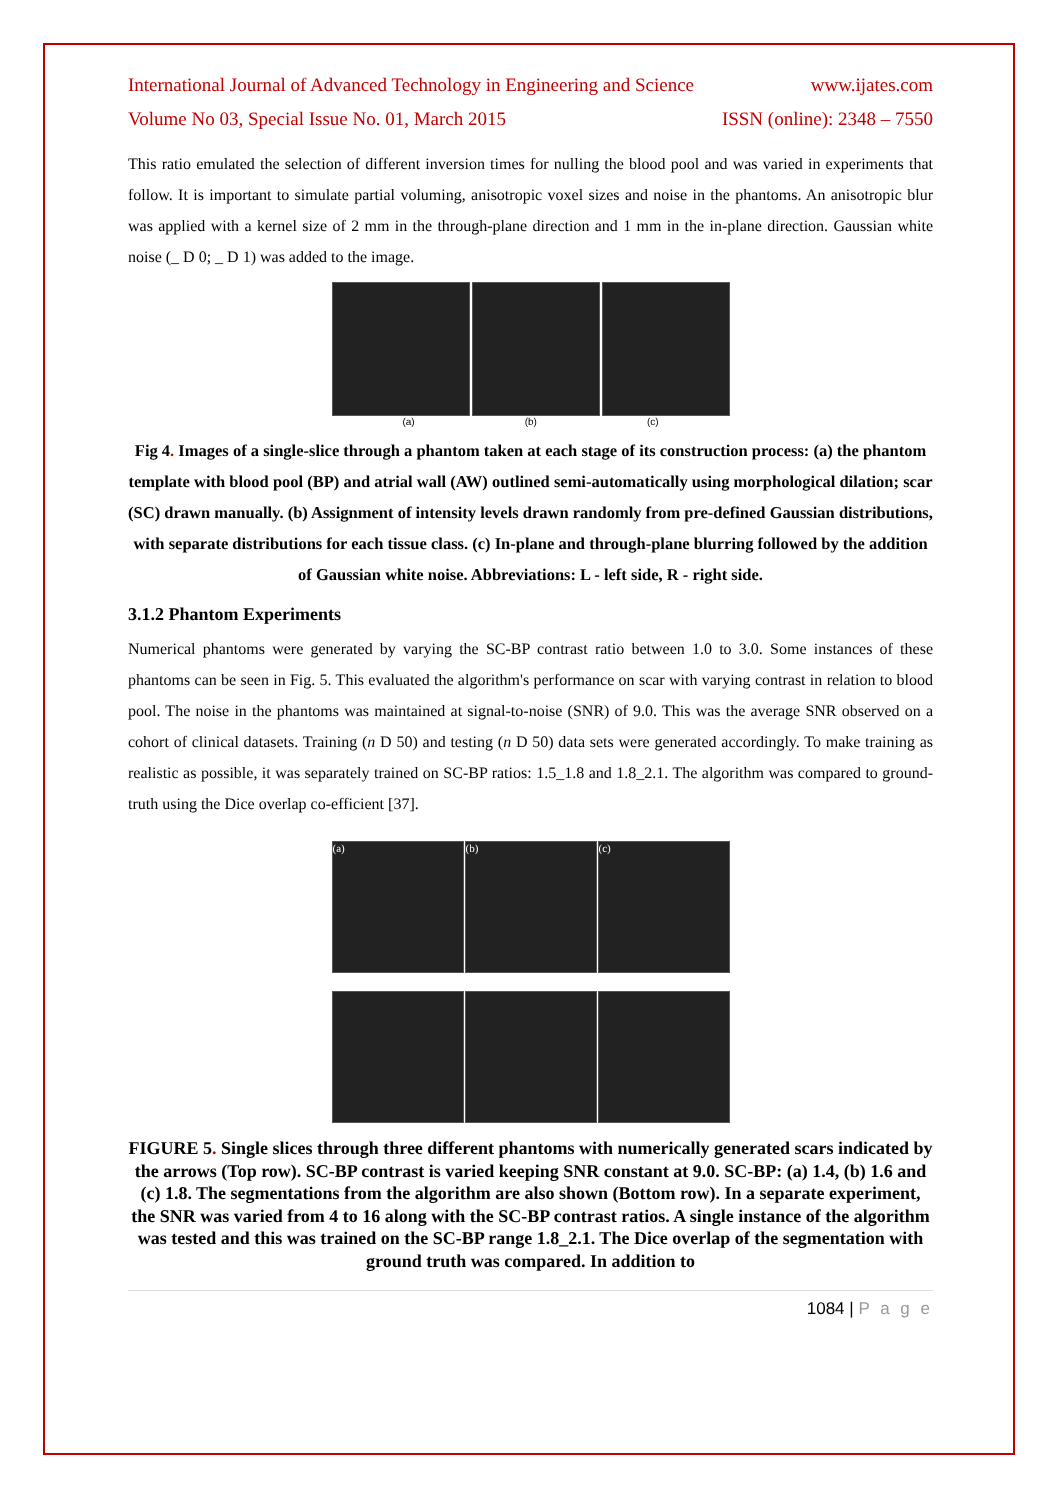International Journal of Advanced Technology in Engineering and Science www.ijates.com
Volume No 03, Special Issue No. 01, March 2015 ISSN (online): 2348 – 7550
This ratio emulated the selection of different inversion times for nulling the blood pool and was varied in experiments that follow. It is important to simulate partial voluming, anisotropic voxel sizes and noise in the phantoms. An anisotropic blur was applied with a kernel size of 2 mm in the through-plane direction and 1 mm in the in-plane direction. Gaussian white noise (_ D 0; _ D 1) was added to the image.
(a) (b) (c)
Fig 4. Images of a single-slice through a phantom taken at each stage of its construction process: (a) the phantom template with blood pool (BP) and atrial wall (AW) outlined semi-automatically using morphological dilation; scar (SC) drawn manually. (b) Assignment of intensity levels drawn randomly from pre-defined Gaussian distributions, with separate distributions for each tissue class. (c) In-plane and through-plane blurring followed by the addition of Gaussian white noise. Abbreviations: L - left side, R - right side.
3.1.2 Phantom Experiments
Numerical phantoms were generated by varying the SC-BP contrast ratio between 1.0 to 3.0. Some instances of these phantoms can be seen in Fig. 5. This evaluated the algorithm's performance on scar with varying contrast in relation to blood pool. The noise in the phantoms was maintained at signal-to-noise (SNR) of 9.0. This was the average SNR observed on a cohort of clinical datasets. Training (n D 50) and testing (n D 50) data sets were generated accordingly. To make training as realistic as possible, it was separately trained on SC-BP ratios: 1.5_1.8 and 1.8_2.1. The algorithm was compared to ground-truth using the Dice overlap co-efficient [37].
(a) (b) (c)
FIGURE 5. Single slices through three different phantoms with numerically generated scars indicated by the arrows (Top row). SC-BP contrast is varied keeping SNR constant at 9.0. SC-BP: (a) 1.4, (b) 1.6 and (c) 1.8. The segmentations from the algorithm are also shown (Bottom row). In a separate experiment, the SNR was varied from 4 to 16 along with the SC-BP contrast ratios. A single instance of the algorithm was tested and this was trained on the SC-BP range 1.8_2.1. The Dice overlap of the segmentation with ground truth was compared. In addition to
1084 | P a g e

* * *

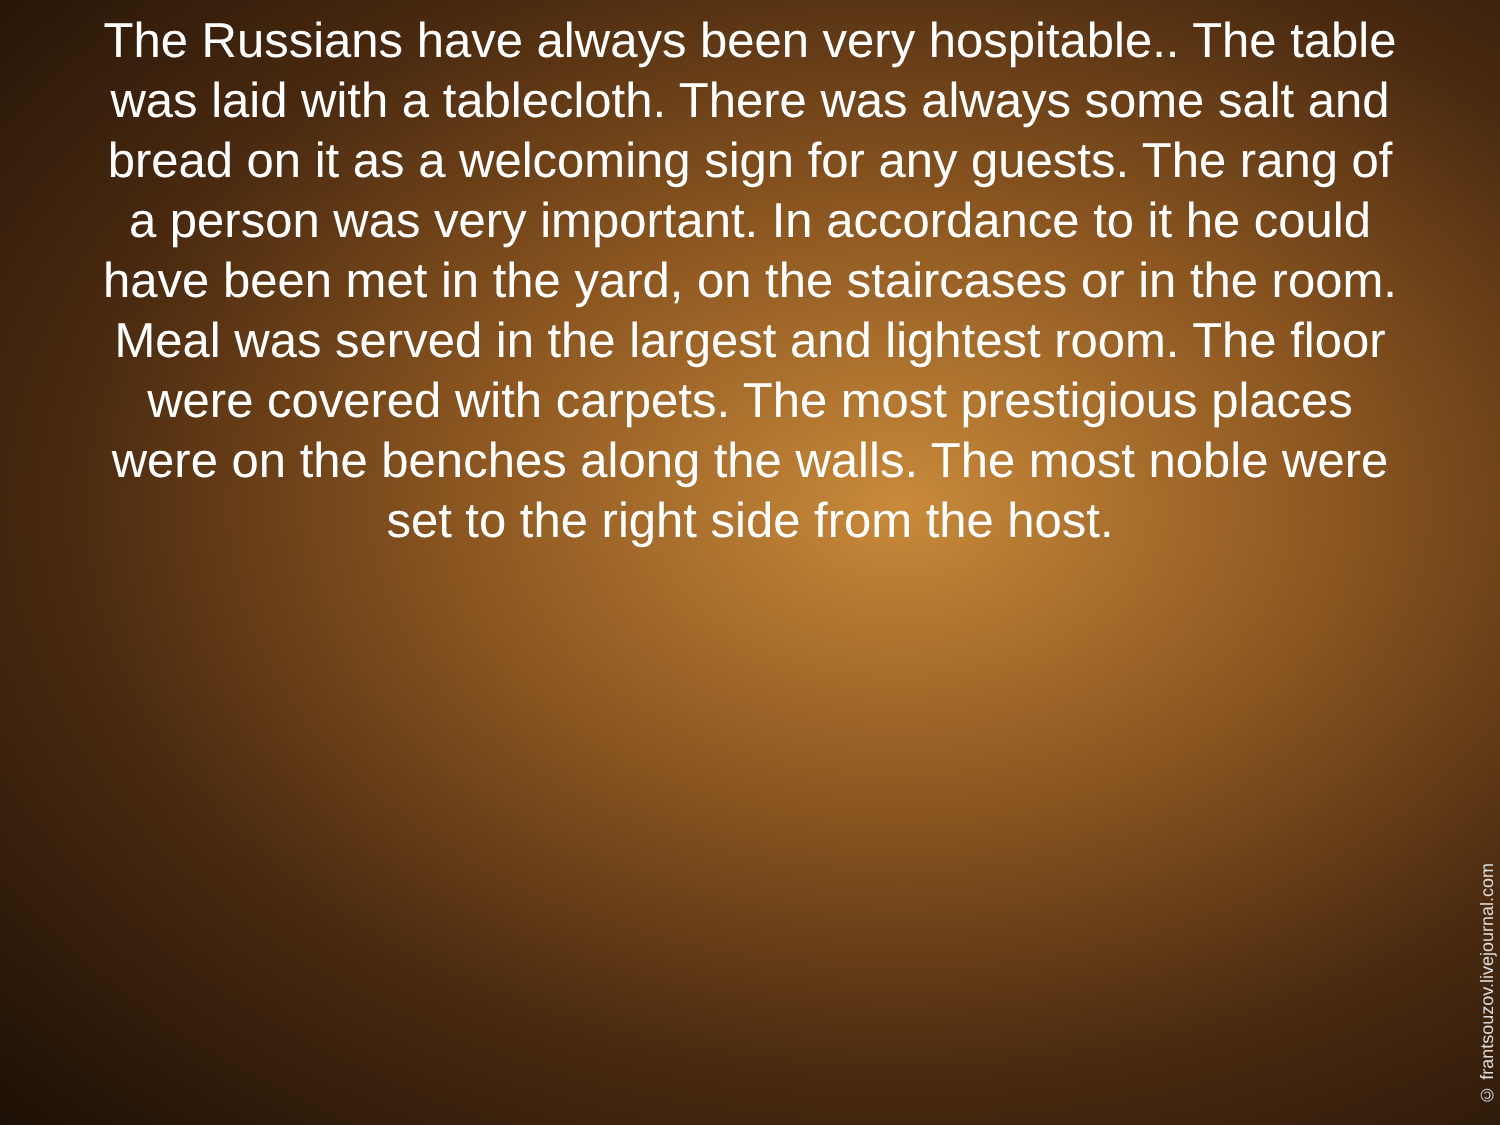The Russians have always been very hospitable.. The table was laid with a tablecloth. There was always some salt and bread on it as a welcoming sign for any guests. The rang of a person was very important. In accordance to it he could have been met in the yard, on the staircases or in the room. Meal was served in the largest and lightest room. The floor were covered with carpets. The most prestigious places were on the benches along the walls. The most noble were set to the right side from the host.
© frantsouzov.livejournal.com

--

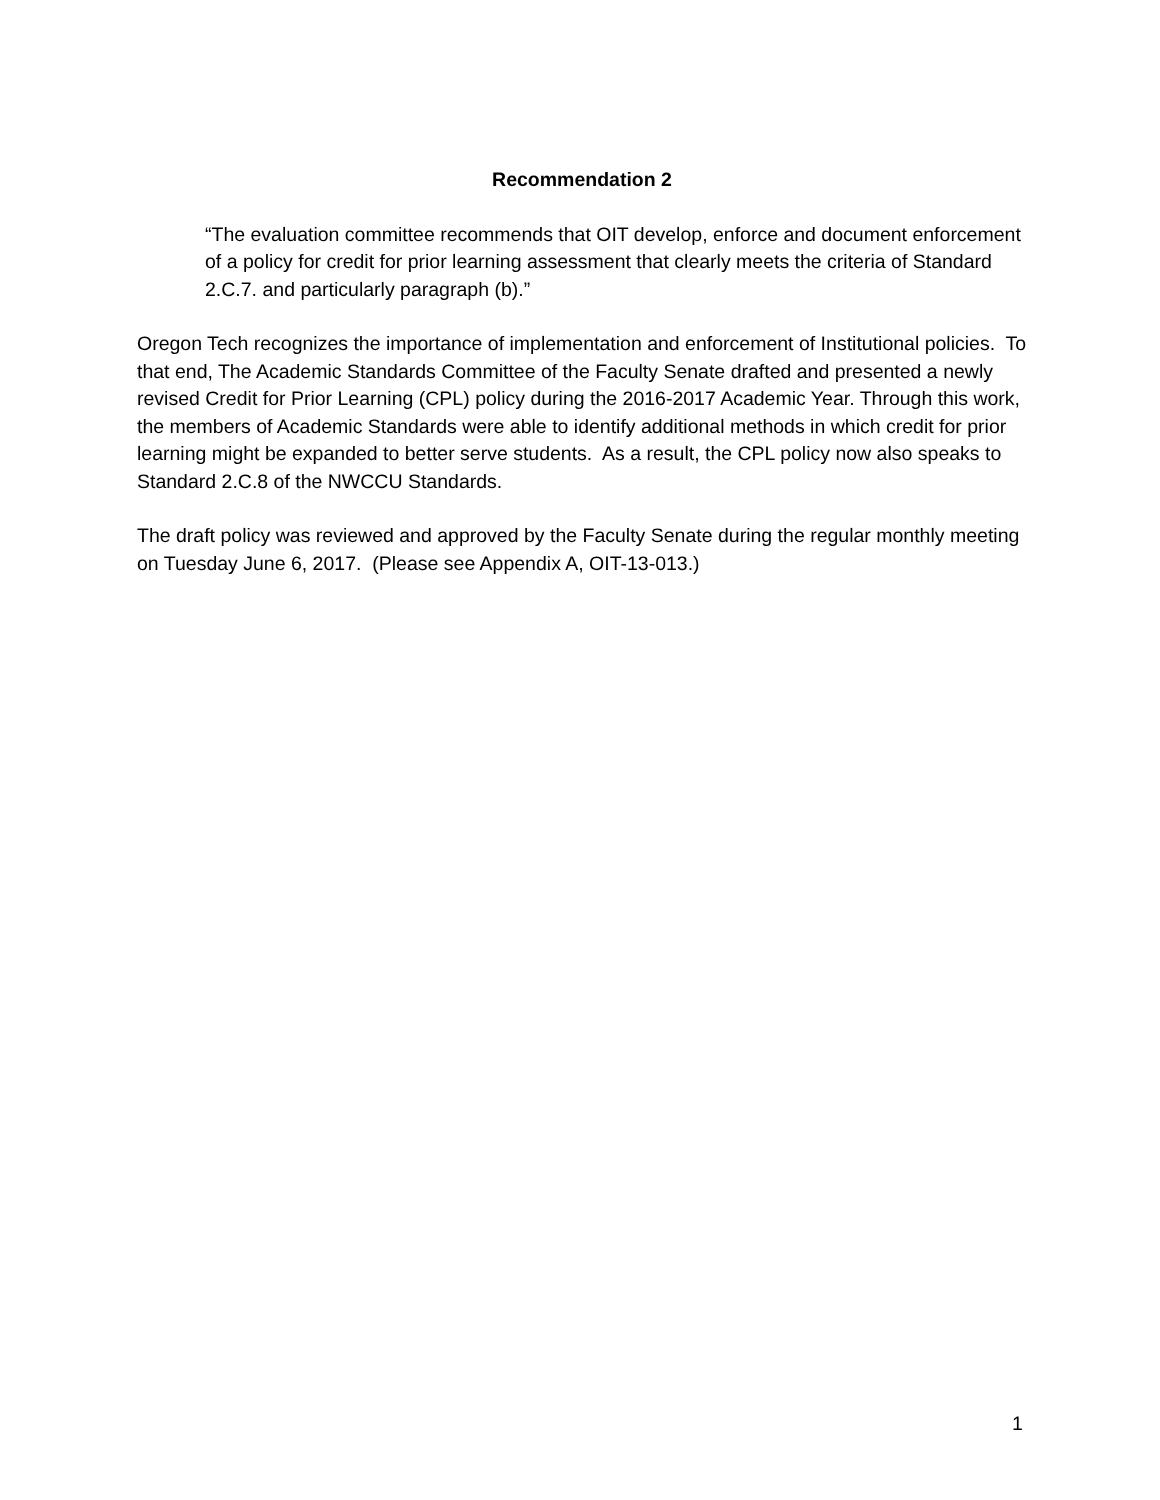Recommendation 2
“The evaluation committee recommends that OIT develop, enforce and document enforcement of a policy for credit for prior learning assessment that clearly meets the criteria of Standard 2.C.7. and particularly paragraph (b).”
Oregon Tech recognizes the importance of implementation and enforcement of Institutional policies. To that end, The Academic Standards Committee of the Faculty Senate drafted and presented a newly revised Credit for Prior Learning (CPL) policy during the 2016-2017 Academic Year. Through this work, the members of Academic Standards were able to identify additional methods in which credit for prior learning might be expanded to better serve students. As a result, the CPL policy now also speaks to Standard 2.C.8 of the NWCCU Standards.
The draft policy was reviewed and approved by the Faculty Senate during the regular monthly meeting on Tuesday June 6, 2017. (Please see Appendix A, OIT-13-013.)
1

[Work to complete]
Looking at the entries above, say how many lines contain the word "white". Nothing but the number is needed.

[Problem solution]
2